Scholars International Journal of Law, Crime and Justice (SIJLCJ)
Volume-3 | Issue-12 | 468-478
Review Article
Compliance-Aware Devops for Generative AI: Integrating Legal Risk Management, Data Controls, and Model Governance to Mitigate Deepfake and Data Privacy Risks in Synthetic Media Deployment
Abayomi Badmus, Motunrayo E Adebayo
Published : Dec. 29, 2020
Abstract
The rise of generative AI has introduced powerful capabilities in content creation but has also surfaced complex legal, ethical, and privacy risks, particularly in the deployment of synthetic media. Traditional DevOps pipelines, while optimized for automation and speed, lack the built-in mechanisms necessary for handling these emerging compliance challenges. This paper proposes a compliance-aware DevOps framework that integrates legal risk management, data privacy controls, and model governance throughout the AI development and deployment lifecycle. Drawing upon a structured literature analysis of secondary sources, the study outlines a methodology for embedding regulatory compliance and ethical oversight directly into CI/CD workflows. Visual models are used to compare traditional and compliance-aware architectures, analyze implementation stages, and map challenges across technical and legal domains.
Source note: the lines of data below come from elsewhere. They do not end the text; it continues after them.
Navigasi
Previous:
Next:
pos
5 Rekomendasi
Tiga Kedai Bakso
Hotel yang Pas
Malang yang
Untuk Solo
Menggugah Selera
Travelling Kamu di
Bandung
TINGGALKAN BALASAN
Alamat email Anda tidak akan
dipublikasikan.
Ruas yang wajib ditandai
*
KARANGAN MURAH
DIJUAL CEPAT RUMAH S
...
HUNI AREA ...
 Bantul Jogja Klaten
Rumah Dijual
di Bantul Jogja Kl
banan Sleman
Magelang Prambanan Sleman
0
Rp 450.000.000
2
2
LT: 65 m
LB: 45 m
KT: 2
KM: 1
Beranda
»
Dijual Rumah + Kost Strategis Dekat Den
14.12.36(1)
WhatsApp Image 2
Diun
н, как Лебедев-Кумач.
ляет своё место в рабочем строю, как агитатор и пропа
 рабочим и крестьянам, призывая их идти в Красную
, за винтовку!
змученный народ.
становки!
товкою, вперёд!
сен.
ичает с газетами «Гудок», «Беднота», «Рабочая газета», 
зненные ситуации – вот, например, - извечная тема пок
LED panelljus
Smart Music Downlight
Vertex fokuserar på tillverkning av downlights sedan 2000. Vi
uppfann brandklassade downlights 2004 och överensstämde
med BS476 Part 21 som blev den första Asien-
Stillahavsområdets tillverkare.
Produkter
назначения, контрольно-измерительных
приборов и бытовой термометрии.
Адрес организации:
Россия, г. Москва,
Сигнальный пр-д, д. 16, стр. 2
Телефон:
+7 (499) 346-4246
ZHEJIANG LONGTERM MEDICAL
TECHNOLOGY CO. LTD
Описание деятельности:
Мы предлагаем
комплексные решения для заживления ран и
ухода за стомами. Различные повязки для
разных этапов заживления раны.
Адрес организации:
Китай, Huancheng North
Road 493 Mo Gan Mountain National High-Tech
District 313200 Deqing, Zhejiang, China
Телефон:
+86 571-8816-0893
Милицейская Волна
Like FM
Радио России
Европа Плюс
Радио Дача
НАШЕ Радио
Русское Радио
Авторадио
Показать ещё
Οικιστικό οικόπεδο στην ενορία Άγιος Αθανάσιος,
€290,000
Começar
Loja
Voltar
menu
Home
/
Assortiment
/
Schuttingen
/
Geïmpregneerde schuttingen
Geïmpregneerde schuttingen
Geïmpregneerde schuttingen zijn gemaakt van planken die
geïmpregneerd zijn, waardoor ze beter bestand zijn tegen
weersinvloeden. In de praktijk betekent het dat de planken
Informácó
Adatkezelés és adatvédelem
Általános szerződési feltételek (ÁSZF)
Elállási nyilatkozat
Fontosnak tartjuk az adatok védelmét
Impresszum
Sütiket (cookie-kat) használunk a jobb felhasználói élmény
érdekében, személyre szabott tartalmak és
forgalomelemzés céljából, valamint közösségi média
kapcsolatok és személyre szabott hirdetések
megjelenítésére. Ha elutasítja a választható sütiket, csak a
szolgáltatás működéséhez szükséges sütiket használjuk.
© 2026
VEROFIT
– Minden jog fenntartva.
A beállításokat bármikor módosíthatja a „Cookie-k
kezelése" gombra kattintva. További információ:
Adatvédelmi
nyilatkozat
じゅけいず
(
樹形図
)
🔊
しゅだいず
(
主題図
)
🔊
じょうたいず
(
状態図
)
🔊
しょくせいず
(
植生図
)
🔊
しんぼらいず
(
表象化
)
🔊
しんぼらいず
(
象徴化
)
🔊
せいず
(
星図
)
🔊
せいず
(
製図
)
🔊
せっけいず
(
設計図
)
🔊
The evaluation reveals that compliance-aware DevOps significantly enhances traceability, privacy assurance, and model accountability without impeding deployment efficiency. However, challenges such as regulatory fragmentation, lack of standardized metrics, and toolchain silos remain. This work presents a future-facing roadmap that emphasizes automation, interoperability, and adaptive risk management to support the responsible deployment of GenAI at scale.